Melanopsin plays a key role in the inner workings of the eye

A Brown University team has found that a protein called melanopsin plays a key role in the inner workings of mysterious, spidery cells in the eye called intrinsically photosensitive retinal ganglion cells, or ipRGCs.

Melanopsin, they found, absorbs light and triggers a biochemical cascade that allows the cells to signal the brain about brightness. Through these signals, ipRGCs synchronize the body’s daily rhythms to the rising and setting of the sun. This circadian rhythm controls alertness, sleep, hormone production, body temperature and organ function.

Brown researchers, led by neuroscientist David Berson, announced the discovery of ipRGCs in 2002. Their work was astonishing: Rods and cones aren’t the only light-sensitive eye cells.

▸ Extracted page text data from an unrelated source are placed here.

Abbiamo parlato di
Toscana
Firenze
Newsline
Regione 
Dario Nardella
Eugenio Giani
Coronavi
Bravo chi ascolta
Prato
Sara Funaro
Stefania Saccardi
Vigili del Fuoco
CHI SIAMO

Like rods and cones, ipRGCs turn light energy into electrical signals. But while rods and cones aid sight by detecting objects, colors and movement, ipRGCs gauge overall light intensity. Numbering only about 1,000 to 2,000 out of millions of eyes cells, ipRGCs are different in another way: They have a direct link to brain, sending a message to the tiny region that controls the body clock about how light or dark the environment is. The cells are also responsible for narrowing the pupil of the eye.

“It’s a general brightness detection system in the eye,” said Berson, the Sidney A. Fox and Dorothea Doctors Fox Professor of Ophthalmology and Visual Sciences. “What we’ve done now is provide more details about how this system works.”

The research, published in the current issue of Nature, provides the first evidence that melanopsin is a functional sensory photopigment. In other words, this protein absorbs light and sets off a chain of chemical reactions in a cell that triggers an electrical response. The study also showed that melanopsin plays this role in ganglion-cell photoreceptors, helping them send a powerful signal to the brain that it is day or night.

The team made the discovery by inserting melanopsin into cells taken from the kidneys and grown in culture. These cells, which are not normally sensitive to light, were transformed into photoreceptors when flooded with melanopsin. In fact, the kidney cells responded to light almost exactly the way ipRGCs do, confirming that melanopsin is the photopigment for ganglion-cell photoreceptors.

“This resolves a key question about the function of these cells,” Berson said. “And so little is known about them, anything we learn is important.”

Berson and his team made another intriguing finding: The biochemical cascade sparked by melanopsin is closer to that of eye cells in invertebrates like fruit flies and squid than in spined animals such as mice, monkeys or humans.

“The results may well tell us that this is an extremely ancient system in terms of evolution,” Berson said. “We may have a bit of the invertebrate in our eyes.”

The research team from Brown included lead author and post-doctoral research associate Xudong Qiu and post-doctoral research associate Kwoon Wong, both in the Department of Neuroscience, as well as graduate students Stephanie Carlson and Vanitha Krishna in the Neuroscience Graduate Program. Tida Kumbalasiri and Ignacio Provencio from the Uniformed Services University of the Health Sciences also contributed to the research.

The National Institutes of Health funded the work.